The best available downloader instance for the given content.

Return type:

BaseDownloader

megu.services.get_plugin(url, plugin_dirpath=None)[source]

Get the best available plugin for a given url.

Parameters:
  • url (Union[str, Url]) – The URL string to fetch the appropriate plugin for.

  • plugin_dirpath (Optional[Path]) – The path to the directory of plugins to read through. Defaults to None.

Returns:

The best available plugin that can handle the given url.

Return type:

BasePlugin

megu.services.iter_content(url, plugin)[source]

Shortcut to discover and iterate over content for a given URL.

Parameters:
  • url (Union[str, Url]) – The URL to discover content for.

  • plugin (BasePlugin) – The plugin to use for extracting content.

Yields:

Content – The content extracted for the URL by the most suitable available plugin.

Return type:

Generator[Content, None, None]

megu.services.merge_manifest(plugin, manifest, to_path)[source]

Merge a manifest with the given plugin and finalize content to the given path.

Parameters:
  • plugin (BasePlugin) – The plugin that was used to extract the content of the manifest.

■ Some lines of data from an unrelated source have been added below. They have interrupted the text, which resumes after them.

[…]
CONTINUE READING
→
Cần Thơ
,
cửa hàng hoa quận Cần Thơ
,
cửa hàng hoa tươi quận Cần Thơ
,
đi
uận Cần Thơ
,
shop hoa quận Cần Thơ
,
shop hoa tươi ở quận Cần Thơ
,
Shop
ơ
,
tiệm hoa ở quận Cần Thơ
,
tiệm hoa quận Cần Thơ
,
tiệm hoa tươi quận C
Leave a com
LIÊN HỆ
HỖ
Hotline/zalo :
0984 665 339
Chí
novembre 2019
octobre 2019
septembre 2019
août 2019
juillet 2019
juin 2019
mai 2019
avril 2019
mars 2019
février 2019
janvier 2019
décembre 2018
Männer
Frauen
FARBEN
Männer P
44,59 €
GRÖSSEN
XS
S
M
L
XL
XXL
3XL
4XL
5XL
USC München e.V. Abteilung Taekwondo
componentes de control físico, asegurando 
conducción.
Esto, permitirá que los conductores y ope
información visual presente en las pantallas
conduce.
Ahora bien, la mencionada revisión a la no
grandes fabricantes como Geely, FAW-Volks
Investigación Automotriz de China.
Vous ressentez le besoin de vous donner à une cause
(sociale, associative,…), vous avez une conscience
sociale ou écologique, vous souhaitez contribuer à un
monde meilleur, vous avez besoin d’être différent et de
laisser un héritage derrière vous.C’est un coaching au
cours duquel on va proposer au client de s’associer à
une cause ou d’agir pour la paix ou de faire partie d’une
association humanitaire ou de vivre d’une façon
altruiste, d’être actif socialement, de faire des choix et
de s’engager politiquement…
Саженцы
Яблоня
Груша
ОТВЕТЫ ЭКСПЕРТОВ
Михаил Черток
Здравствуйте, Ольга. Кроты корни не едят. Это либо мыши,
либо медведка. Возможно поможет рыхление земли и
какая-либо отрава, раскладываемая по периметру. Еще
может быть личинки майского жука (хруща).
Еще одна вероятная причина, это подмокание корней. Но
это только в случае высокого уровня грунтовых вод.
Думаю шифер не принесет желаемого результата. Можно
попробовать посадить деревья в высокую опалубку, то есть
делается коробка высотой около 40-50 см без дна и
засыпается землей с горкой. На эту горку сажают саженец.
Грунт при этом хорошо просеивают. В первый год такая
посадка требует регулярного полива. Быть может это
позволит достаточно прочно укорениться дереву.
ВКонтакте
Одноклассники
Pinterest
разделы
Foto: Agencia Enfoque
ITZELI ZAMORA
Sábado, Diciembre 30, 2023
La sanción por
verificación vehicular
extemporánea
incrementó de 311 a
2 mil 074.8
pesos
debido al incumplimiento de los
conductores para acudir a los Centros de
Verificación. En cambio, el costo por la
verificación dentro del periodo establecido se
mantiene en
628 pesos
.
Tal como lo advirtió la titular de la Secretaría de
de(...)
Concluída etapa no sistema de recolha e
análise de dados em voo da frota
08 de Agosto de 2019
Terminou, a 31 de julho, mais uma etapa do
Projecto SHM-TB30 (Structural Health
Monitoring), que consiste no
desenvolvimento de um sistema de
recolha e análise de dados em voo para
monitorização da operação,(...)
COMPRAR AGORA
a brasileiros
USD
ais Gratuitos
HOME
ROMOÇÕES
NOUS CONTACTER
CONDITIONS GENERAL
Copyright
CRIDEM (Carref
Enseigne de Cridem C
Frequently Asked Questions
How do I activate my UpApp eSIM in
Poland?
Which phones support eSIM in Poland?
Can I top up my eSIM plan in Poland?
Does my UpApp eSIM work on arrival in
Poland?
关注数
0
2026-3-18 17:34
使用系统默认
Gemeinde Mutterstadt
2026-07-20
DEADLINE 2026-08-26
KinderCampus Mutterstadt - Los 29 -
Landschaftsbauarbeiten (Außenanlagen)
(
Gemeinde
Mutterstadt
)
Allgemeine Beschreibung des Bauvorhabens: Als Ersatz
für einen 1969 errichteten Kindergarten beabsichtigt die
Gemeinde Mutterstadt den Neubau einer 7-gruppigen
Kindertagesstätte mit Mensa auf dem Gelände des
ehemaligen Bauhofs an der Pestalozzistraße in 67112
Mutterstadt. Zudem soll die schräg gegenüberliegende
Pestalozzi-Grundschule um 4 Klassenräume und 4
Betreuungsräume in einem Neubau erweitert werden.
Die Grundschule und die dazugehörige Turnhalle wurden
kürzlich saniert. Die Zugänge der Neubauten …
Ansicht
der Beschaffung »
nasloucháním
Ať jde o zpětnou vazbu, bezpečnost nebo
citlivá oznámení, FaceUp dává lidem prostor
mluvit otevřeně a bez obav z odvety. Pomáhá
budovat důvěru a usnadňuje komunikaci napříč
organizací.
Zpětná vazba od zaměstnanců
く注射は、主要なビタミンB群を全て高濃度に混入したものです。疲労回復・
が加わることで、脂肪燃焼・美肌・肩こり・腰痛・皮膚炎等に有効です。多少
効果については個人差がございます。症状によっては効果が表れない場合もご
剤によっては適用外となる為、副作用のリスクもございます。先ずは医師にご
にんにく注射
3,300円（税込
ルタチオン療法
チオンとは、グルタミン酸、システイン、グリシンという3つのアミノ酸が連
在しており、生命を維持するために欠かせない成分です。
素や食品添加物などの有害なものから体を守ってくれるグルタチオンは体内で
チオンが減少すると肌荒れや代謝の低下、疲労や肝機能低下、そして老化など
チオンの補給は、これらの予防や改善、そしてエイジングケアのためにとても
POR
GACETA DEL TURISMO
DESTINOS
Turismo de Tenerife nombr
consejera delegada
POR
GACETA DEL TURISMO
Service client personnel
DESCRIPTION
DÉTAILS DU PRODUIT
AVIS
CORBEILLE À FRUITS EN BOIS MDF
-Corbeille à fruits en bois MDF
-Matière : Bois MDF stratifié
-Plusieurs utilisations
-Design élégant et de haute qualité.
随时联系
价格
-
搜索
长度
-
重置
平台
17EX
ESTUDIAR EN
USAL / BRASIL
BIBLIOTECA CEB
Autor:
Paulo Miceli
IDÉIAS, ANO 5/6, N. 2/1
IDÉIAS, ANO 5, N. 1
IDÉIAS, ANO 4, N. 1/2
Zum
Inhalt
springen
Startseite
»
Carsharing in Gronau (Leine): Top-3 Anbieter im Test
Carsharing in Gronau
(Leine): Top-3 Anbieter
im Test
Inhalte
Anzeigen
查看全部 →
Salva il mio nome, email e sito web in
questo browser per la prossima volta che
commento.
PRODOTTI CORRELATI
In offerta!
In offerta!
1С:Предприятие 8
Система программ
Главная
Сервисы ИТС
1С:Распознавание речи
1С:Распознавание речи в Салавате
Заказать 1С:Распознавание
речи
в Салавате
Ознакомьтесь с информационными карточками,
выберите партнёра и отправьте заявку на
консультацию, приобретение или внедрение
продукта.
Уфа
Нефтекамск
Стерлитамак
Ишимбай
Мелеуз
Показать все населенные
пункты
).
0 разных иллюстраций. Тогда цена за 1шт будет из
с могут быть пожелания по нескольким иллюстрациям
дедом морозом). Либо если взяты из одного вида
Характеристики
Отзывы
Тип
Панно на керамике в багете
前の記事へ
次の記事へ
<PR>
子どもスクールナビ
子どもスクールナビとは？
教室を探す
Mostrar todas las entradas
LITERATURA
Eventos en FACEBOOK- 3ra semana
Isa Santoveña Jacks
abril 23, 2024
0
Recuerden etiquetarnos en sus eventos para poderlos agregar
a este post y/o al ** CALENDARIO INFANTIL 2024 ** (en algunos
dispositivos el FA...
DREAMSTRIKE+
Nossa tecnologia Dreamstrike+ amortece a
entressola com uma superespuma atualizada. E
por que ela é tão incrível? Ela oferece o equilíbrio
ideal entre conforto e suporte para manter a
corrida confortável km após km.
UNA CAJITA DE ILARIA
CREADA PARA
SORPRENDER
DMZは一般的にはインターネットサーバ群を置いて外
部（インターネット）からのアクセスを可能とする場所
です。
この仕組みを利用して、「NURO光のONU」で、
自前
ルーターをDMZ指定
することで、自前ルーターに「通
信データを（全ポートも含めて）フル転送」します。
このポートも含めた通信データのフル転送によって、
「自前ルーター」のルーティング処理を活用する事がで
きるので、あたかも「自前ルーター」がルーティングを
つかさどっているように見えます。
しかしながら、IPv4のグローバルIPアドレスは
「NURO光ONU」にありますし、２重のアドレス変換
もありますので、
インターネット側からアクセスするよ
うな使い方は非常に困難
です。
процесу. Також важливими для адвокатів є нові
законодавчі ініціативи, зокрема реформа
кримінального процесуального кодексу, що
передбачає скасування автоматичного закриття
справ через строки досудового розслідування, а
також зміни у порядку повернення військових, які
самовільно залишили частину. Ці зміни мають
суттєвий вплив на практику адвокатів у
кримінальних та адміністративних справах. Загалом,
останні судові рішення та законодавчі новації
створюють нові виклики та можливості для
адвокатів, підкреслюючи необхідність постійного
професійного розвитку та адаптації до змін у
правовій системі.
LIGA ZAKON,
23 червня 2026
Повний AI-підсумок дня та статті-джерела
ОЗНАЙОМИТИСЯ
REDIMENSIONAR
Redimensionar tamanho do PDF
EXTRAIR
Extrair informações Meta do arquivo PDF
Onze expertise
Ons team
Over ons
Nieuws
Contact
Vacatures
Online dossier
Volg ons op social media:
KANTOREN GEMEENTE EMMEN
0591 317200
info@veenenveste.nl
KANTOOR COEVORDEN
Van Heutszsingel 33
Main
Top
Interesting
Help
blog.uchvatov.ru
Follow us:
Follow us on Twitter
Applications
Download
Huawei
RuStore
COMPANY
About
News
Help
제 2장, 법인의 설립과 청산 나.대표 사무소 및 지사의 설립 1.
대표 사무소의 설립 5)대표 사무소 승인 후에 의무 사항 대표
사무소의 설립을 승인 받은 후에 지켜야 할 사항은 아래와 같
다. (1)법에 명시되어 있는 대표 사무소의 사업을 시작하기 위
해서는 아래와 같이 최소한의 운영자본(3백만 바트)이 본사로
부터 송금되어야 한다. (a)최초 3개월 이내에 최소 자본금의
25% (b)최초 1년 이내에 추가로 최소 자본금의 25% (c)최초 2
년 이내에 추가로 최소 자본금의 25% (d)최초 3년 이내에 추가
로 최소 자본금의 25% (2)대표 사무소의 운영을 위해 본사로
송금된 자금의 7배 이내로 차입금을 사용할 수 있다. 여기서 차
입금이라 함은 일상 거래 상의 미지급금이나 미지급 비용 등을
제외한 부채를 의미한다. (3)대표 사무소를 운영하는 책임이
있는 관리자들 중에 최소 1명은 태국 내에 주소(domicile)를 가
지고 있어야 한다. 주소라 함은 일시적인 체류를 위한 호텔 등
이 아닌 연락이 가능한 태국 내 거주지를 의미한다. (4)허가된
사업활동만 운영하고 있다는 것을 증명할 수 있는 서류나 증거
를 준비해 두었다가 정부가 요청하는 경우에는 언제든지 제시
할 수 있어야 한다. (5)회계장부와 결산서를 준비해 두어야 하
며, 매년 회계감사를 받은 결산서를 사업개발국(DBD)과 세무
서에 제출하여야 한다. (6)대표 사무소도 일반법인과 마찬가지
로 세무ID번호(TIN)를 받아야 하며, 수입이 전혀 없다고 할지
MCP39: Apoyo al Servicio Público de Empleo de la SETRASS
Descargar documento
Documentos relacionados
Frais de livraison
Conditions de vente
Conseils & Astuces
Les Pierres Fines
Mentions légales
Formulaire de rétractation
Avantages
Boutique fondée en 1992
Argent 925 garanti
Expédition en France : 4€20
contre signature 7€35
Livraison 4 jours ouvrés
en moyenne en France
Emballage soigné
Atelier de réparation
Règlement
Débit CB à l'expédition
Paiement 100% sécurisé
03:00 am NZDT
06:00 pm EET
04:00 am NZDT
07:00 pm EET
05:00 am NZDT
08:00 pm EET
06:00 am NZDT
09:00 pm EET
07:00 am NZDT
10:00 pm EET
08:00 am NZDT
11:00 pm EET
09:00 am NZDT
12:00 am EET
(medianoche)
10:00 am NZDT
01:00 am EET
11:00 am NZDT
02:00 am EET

  • manifest (Manifest) – The resulting content and artifact manifest.

  • to_path (Path) – The path the content should be finalized at.

Raises:

FileExistsError – If the given output path already exists.

Returns:

The path the merged content was finalized to.

Return type:

Path

megu.services.normalize_url(url)[source]

Normalize a given URL to a formatted Url instance.

Parameters:

url (Union[str, Url]) – The given url as either a string or a Url instance.

Returns:

The normal Url instance.

Return type:

Url


megu.utils

Contains utilities for the framework to use.

These helper/utility functions should not be exposed to plugins.

megu.utils.allocate_storage(to_path, size)[source]

Allocate a specific number of bytes to a non-existing filepath.

Parameters:
  • to_path (Path) – The filepath to allocate a specific number of bytes to.

  • size (int) – The number of bytes to allocate.

Raises:

FileExistsError – If the given filepath already exists

Returns:

The given filepath

Return type:

Path

megu.utils.compose_functions(*functions)[source]

Compose many similar functions together.

Parameters:

functions (List[Callable[[_T], _T]]) – Many functions to compose together.

Returns:

A new function that applies all provided functions in order.

Return type:

Callable[[_T], _T]

megu.utils.create_required_directories()[source]

Handle setting up the required directories on the local machine.